# dak bread maker manual



## iamasimpleman (Jan 8, 2009)

We found one of these bread makers for 6? but it did not come with instructions. Does anyone have a source for an online manual? Id hate to pay 5 bucks for one off eBay if i could get one for free.

Thanks in advance
David


----------



## katydidagain (Jun 11, 2004)

Do you have a model number? I find Dak in conjunction with Welbilt. I gave my R2D2 to DS but can find the instructions.

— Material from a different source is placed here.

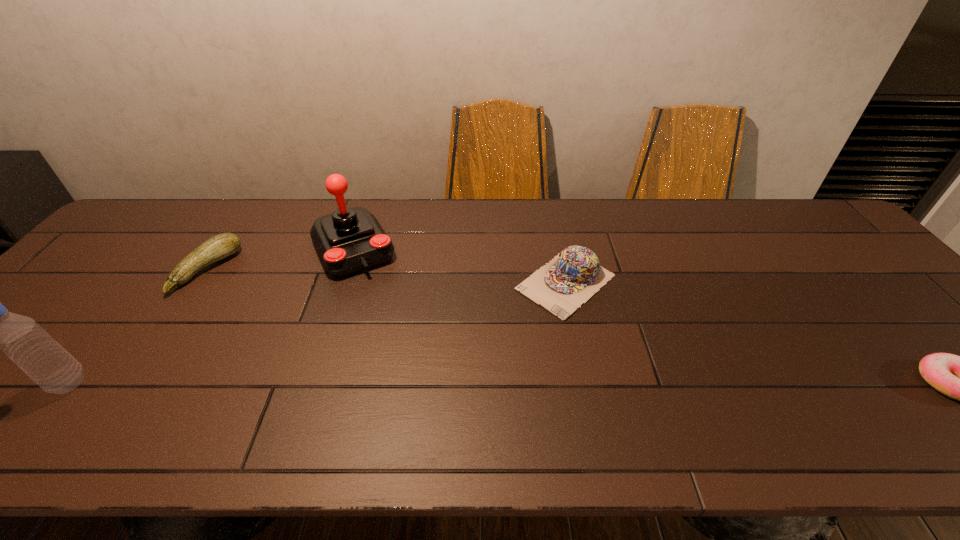
Identify the location of free space on the desktop that is between the bottle and the shortest object and is positioned on the front, side, and top of the fourth object from left to right. This screenshot has height=540, width=960. (444, 383).

Find the location of a particular element. This screenshot has width=960, height=540. free space on the desktop that is between the leftmost object and the doughnut and is positioned on the base of the joystick is located at coordinates (423, 383).

I want to click on vacant space on the desktop that is between the bottle and the doughnut and is positioned at the stem end of the fourth object from right to left, so (396, 383).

ETA: Is this it? http://users.ameritech.net/sharpening/DAK.htm


----------



## iamasimpleman (Jan 8, 2009)

Its a fab-100-2 That one you posted is as close to the one ive got that I have been able to find. Thanks the quest continues. :hobbyhors


----------



## katydidagain (Jun 11, 2004)

Oggie is the one to ask about obscure manuals or do a search in Countryside Families; he (and others) have posted links I bookmarked and lost. However, I just checked parts for your model and came across this: http://cgi.ebay.com/welbilt-bread-m...temQQimsxZ20081219?IMSfp=TL081219111010r27127

I owned one of those! I know you, like me, want the "actual" manual for your machine but instructions for a similar model would probably get you going until you find the "real" thing. (I'm a breadmachine junkie! Somehow I now have 3 Osters--2 smaller but all basically the same. 1 is now for "parts" but I use one here in MD and 1 in Ohio--beats packing it up when I travel!)


----------